Data constraints inevitably lead to several limitations within our model. First, there were limited studies that specifically reported TACE and sorafenib outcomes for compensated cirrhotic patients with or without progression. Such a limitation was unfortunately unavoidable in our type of analysis. This limitation obliged us to use the best available data in the literature review. The resulting uncertainties were not significant, which was confirmed by the unchanged results in the probabilistic sensitivity analysis. Second, the utility estimates for compensated cirrhosis with or without progression were extracted from NICE for the treatment of advanced renal carcinoma with sorafenib or BSC as the two previous relevant articles did. This adoption may not be the most rational because utilities might vary between populations with two different diseases. The third limitation concerns the paucity of data on cost estimates for each health state in different countries. It is well known that costs may vary with different regions and treatment plans. Thus, it restricted us to make comparisons among more countries. Despite these, we have performed the analyses on two different cost scenarios including the USA and China, representing the Western and Eastern countries to some extent, and have detected some differences between these two countries.

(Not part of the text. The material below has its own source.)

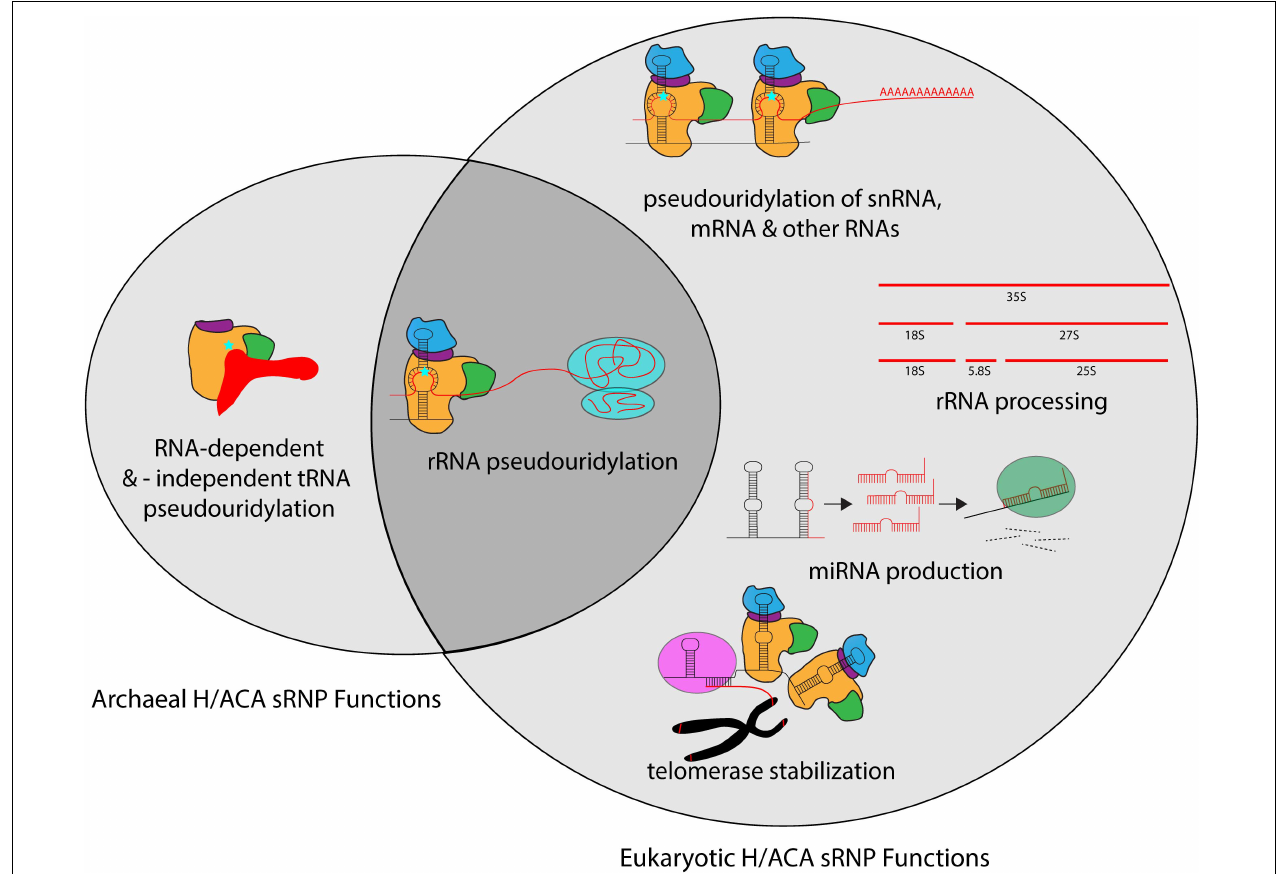
FIGURE 3 | Overview of the different cellular processes that involve H/ACA sRNPs in archaea and eukaryotes. Whereas most known H/ACA sRNPs are responsible for rRNA pseudouridylation, many additional modification targets in snRNAs, mRNAs and other non-coding RNAs have been identified in eukaryotes. In contrast, the archaeal H/ACA proteins are also capable of pseudouridylating tRNA both in a guide RNA-dependent and -independent manner. In addition to the RNA modification activities, eukaryotic H/ACA sRNPs are also implicated in rRNA processing, miRNA production, and telomerase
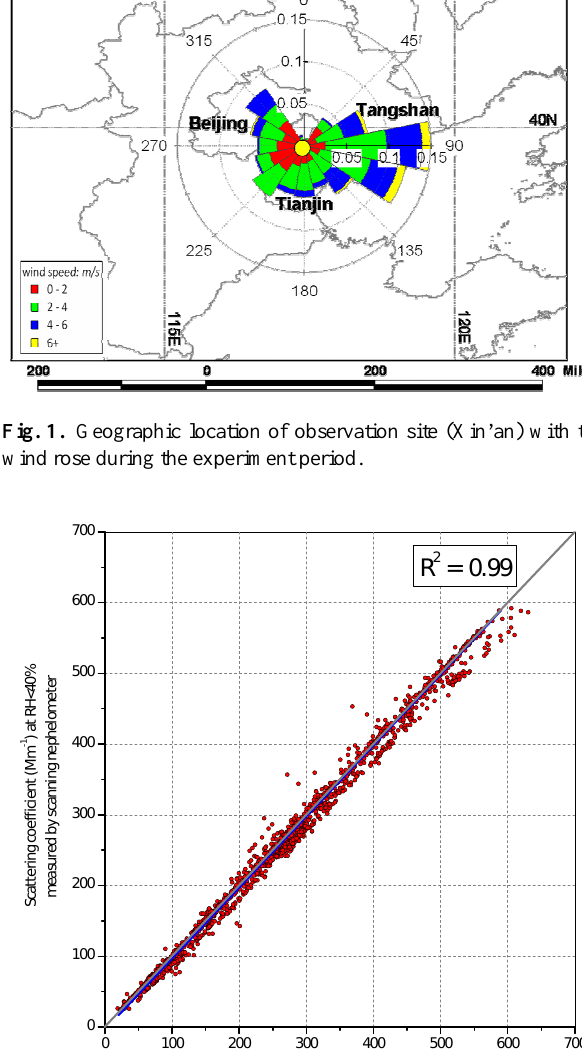
Fig.2. Comparison of scattering coefficient measured by both reference nephelometer and scanning-RH nephelometer at RH<40% Fig. 2. Comparison of scattering coefficient measured by both ref- erence nephelometer and scanning-RH nephelometer at RH <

Moreover, we have considered the uncertainties of costs in sensitivity analyses by inputting a wide range of cost values (50%–200% of base-case value). In a sense, our model could be applied in those countries with efficacy and cost data falling within the ranges we have set. Fourth, we assumed that the effectiveness estimations such as LYG and QALY were the same between China and the USA, however, there might be differences in these efficacy results between these two countries. Thus, more specific data for individual countries are required to obtain more accurate results for different countries respectively. Fifth, most of the included studies were retrospective and the analyses based on these retrospective data would inevitably result in selection bias. Sixth, the lack of information on vascular invasion, extrahepatic spread and/or symtoms in TACE versus sorafenib patients was present in our study, which required more detailed characteristics of patients to compare these two treatments in future studies.
Conclusions
In conclusion, dose-adjusted sorafenib may be cost-effective compared to full-dose sorafenib or TACE for advanced HCC patients. However, dose-adjusted sorafenib is not available currently, so full-dose sorafenib should be compared with TACE. When confining the comparisons between them, full-dose sorafenib was cost-effective compared with TACE for advanced HCC patients, under the accepted thresholds of WTP. Our findings will require further high–quality studies to validate.